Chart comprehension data
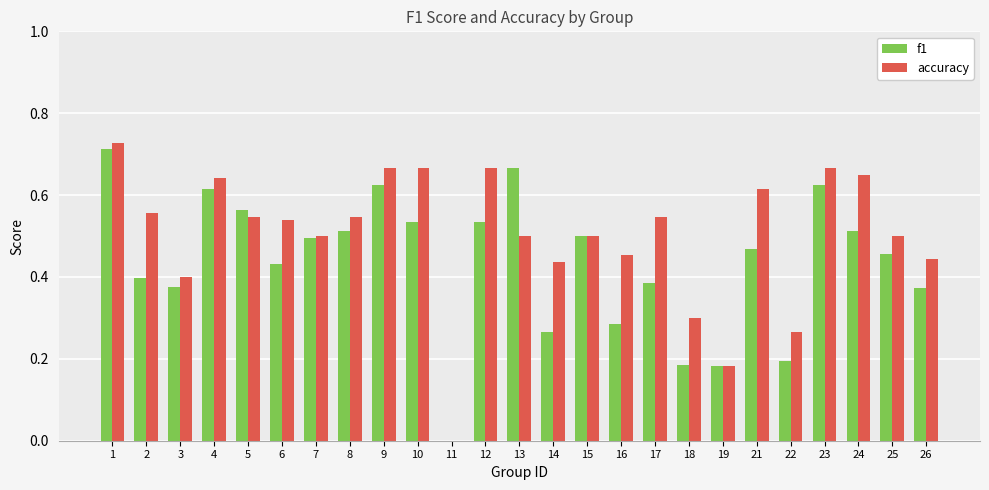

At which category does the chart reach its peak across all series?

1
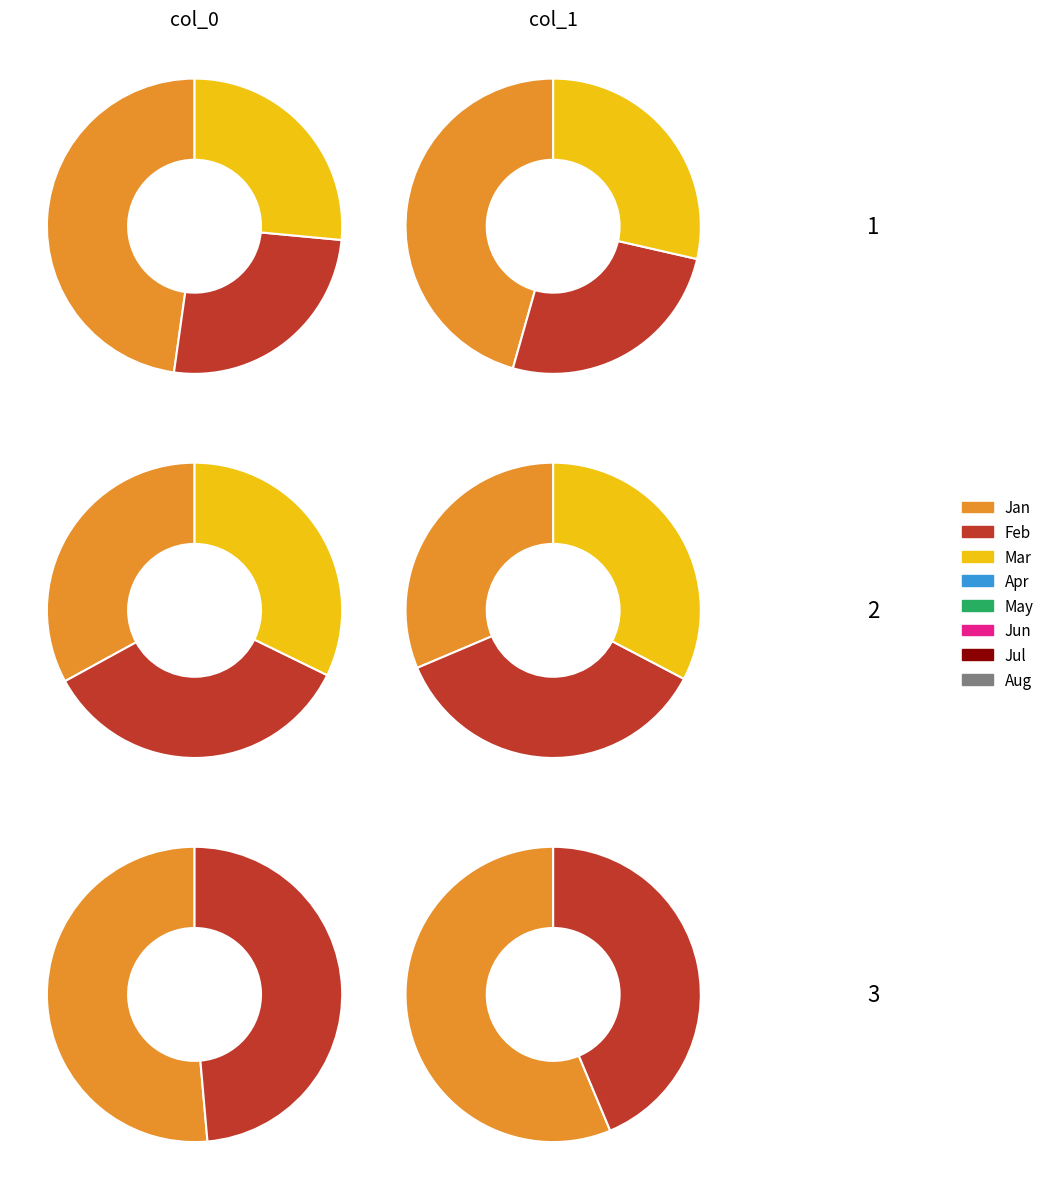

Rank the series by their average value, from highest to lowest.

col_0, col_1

▶ **WRITTEN TASK**:
List every line above that contains the word "lowest", matching case exactly.

▶ **ANSWER SPACE**:
Rank the series by their average value, from highest to lowest.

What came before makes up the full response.